#### [What is being asked]
Quote the data word for word, starting at the line that contains "Untitled (A Familiar Forgetting)" and ending after the line that contains "f you want to search all image". Leave out the pictures.

#### [Exercise data]
===============

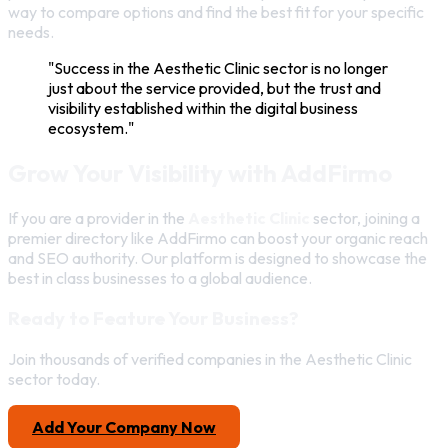
way to compare options and find the best fit for your specific
needs.
"Success in the Aesthetic Clinic sector is no longer
just about the service provided, but the trust and
visibility established within the digital business
ecosystem."
Grow Your Visibility with AddFirmo
If you are a provider in the
Aesthetic Clinic
sector, joining a
premier directory like AddFirmo can boost your organic reach
and SEO authority. Our platform is designed to showcase the
best in class businesses to a global audience.
Ready to Feature Your Business?
Join thousands of verified companies in the Aesthetic Clinic
sector today.
Add Your Company Now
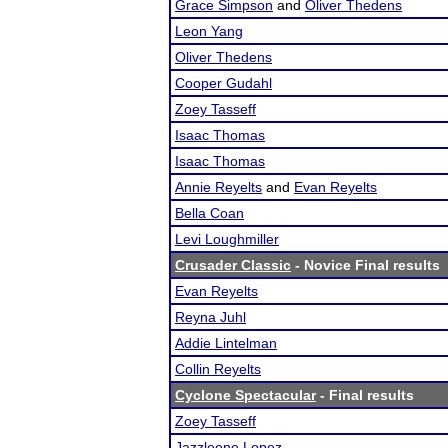
Grace Simpson
and
Oliver Thedens
Leon Yang
Oliver Thedens
Cooper Gudahl
Zoey Tasseff
Isaac Thomas
Isaac Thomas
Annie Reyelts
and
Evan Reyelts
Bella Coan
Levi Loughmiller
Crusader Classic
- Novice Final results
Evan Reyelts
Reyna Juhl
Addie Lintelman
Collin Reyelts
Cyclone Spectacular
- Final results
Zoey Tasseff
Jazzleene Lopez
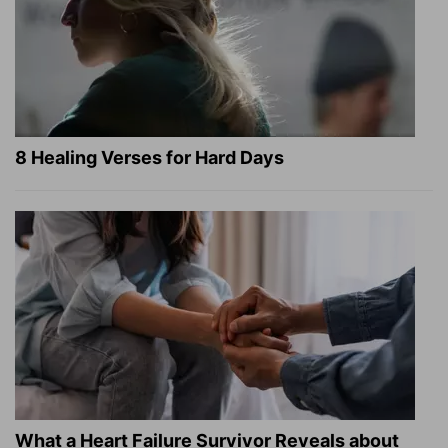
8 Healing Verses for Hard Days
What a Heart Failure Survivor Reveals about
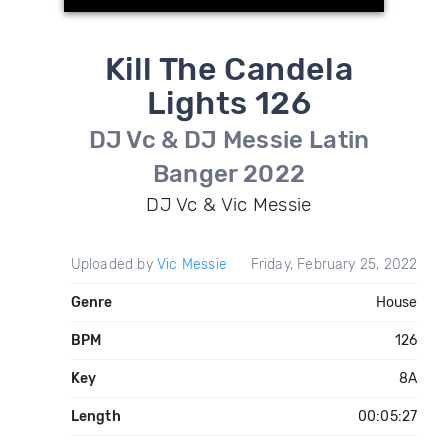
Kill The Candela
Lights 126
DJ Vc & DJ Messie Latin
Banger 2022
DJ Vc & Vic Messie
Uploaded by
Vic Messie
Friday, February 25, 2022
Genre
House
BPM
126
Key
8A
Length
00:05:27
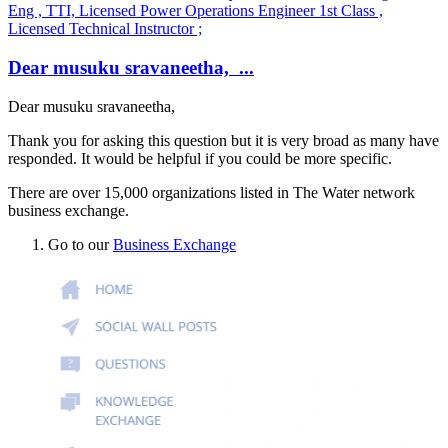
Eng , TTI, Licensed Power Operations Engineer 1st Class ,
Licensed Technical Instructor ;
Dear musuku sravaneetha, ...
Dear
musuku sravaneetha
,
Thank you for asking this question but it is very broad as many have
responded. It would be helpful if you could be more specific.
There are over 15,000 organizations listed in The Water network
business exchange.
Go to our
Business Exchange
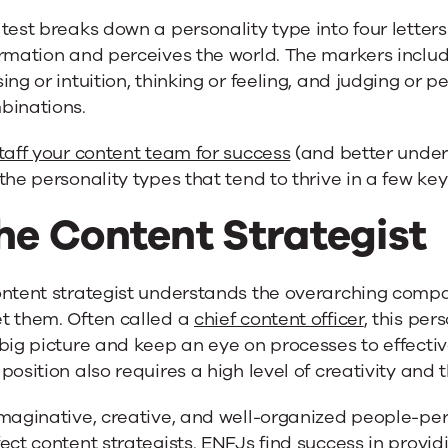
test breaks down a personality type into four lette
rmation and perceives the world. The markers includ
ing or intuition, thinking or feeling, and judging or pe
binations.
taff your content team for success
(and better unders
the personality types that tend to thrive in a few key
he Content Strategist
ontent strategist understands the overarching comp
t them. Often called a
chief content officer
, this per
big picture and keep an eye on processes to effect
position also requires a high level of creativity and 
maginative, creative, and well-organized people-pers
ect content strategists. ENFJs find success in providi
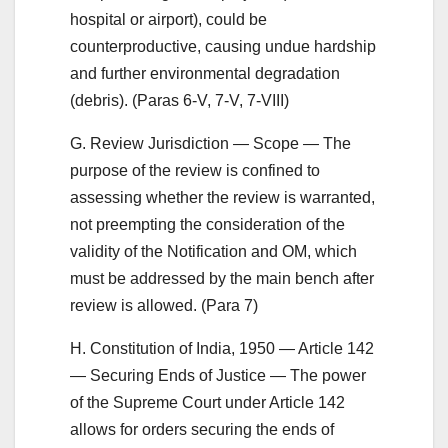
hospital or airport), could be
counterproductive, causing undue hardship
and further environmental degradation
(debris). (Paras 6-V, 7-V, 7-VIII)
G. Review Jurisdiction — Scope — The
purpose of the review is confined to
assessing whether the review is warranted,
not preempting the consideration of the
validity of the Notification and OM, which
must be addressed by the main bench after
review is allowed. (Para 7)
H. Constitution of India, 1950 — Article 142
— Securing Ends of Justice — The power
of the Supreme Court under Article 142
allows for orders securing the ends of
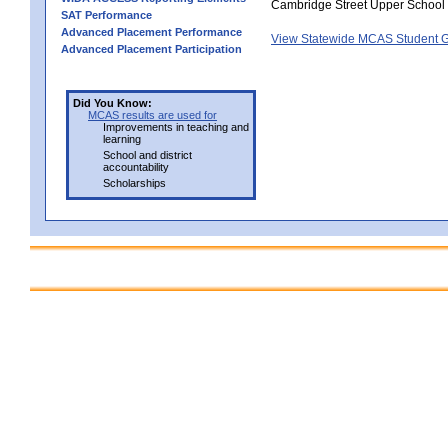
Cambridge Street Upper School
SAT Performance
Advanced Placement Performance
View Statewide MCAS Student G
Advanced Placement Participation
Did You Know:
MCAS results are used for
Improvements in teaching and
learning
School and district
accountability
Scholarships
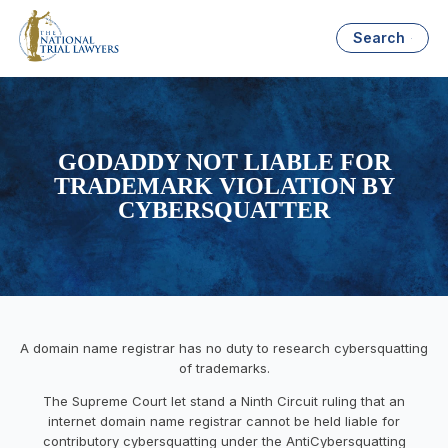
Search
GODADDY NOT LIABLE FOR
TRADEMARK VIOLATION BY
CYBERSQUATTER
A domain name registrar has no duty to research cybersquatting
of trademarks.
The Supreme Court let stand a Ninth Circuit ruling that an
internet domain name registrar cannot be held liable for
contributory cybersquatting under the AntiCybersquatting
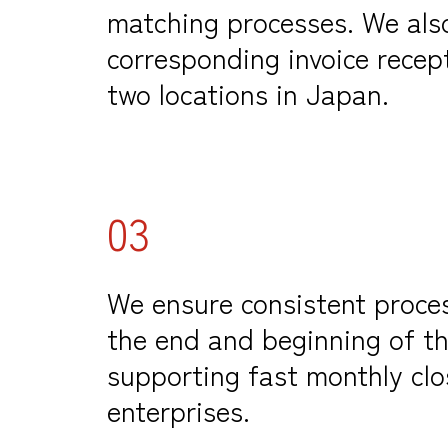
matching processes.
We als
corresponding invoice recept
two locations in Japan.
03
We ensure consistent proce
the end and beginning of t
supporting fast monthly clo
enterprises.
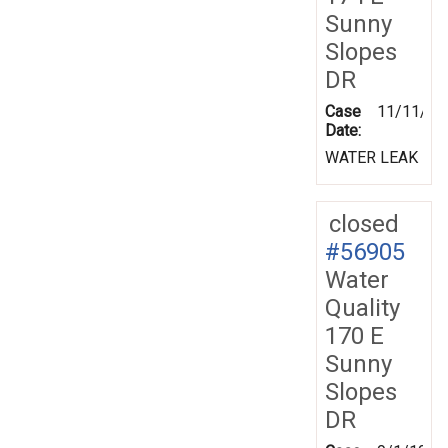
Sunny
Slopes
DR
Case
11/11/19
Date:
WATER LEAK
closed
#56905
Water
Quality
170 E
Sunny
Slopes
DR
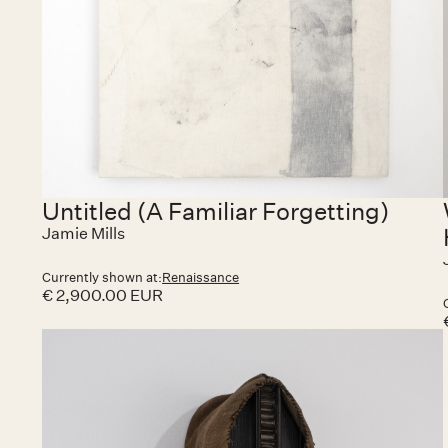
Untitled (A Familiar Forgetting)
Jamie Mills
Currently shown at:
Renaissance
€ 2,900.00 EUR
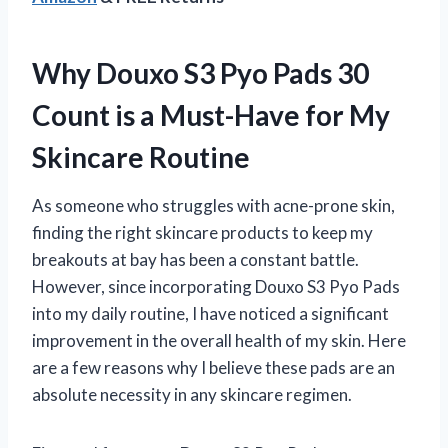
Why Douxo S3 Pyo Pads 30
Count is a Must-Have for My
Skincare Routine
As someone who struggles with acne-prone skin,
finding the right skincare products to keep my
breakouts at bay has been a constant battle.
However, since incorporating Douxo S3 Pyo Pads
into my daily routine, I have noticed a significant
improvement in the overall health of my skin. Here
are a few reasons why I believe these pads are an
absolute necessity in any skincare regimen.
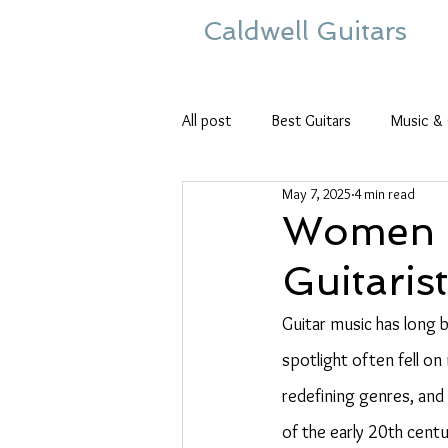
Caldwell Guitars
All post
Best Guitars
Music & 
May 7, 2025
4 min read
Women i
Guitaris
Guitar music has long b
spotlight often fell on
redefining genres, and 
of the early 20th cent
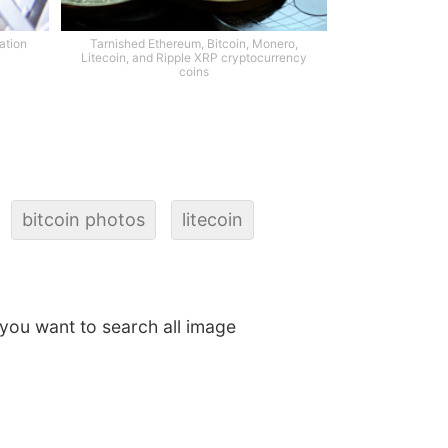
ation
Tarnished Ethereum, Bitcoin, Monero,
Litecoin, and Ripple XRP cryptocurrency
coins
bitcoin photos
litecoin
f you want to search all image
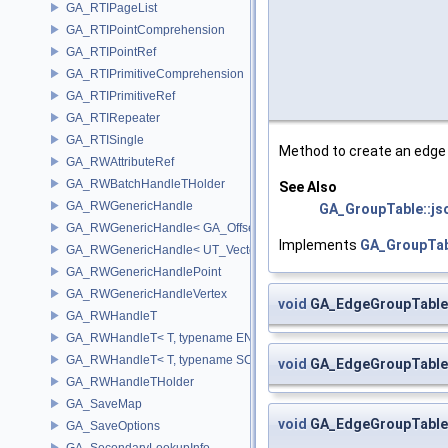
GA_RTIPageList
GA_RTIPointComprehension
GA_RTIPointRef
GA_RTIPrimitiveComprehension
GA_RTIPrimitiveRef
GA_RTIRepeater
GA_RTISingle
Method to create an edge
GA_RWAttributeRef
GA_RWBatchHandleTHolder
See Also
GA_RWGenericHandle
GA_GroupTable::js
GA_RWGenericHandle< GA_Offset, T_OWNER >
Implements
GA_GroupTab
GA_RWGenericHandle< UT_Vector4, T_OWNER >
GA_RWGenericHandlePoint
GA_RWGenericHandleVertex
void
GA_EdgeGroupTable:
GA_RWHandleT
GA_RWHandleT< T, typename ENABLE_ARRAY(T)>
GA_RWHandleT< T, typename SCALAR(T) >
void
GA_EdgeGroupTable
GA_RWHandleTHolder
GA_SaveMap
void
GA_EdgeGroupTable
GA_SaveOptions
GA_SecondaryLookupInfo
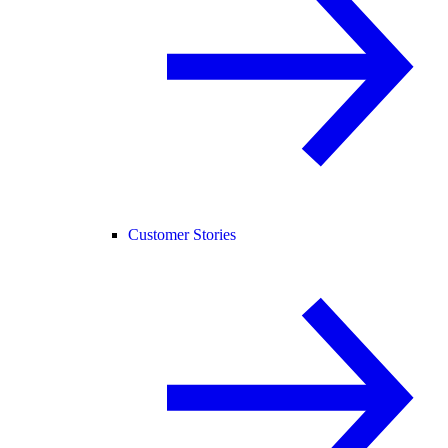
Customer Stories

===============

#### [Task answer]
Untitled (A Familiar Forgetting)
Jamie Mills
Currently shown at:
Renaissance
€ 2,900.00 EUR
Why Douxo S3 Pyo Pads 30
Count is a Must-Have for My
Skincare Routine
As someone who struggles with acne-prone skin,
finding the right skincare products to keep my
breakouts at bay has been a constant battle.
However, since incorporating Douxo S3 Pyo Pads
into my daily routine, I have noticed a significant
improvement in the overall health of my skin. Here
are a few reasons why I believe these pads are an
absolute necessity in any skincare regimen.
Caldwell Guitars
All post
Best Guitars
Music & 
May 7, 2025
4 min read
Women i
Guitaris
Guitar music has long b
spotlight often fell on
redefining genres, and 
of the early 20th cent
ation
Tarnished Ethereum, Bitcoin, Monero,
Litecoin, and Ripple XRP cryptocurrency
coins
bitcoin photos
litecoin
f you want to search all image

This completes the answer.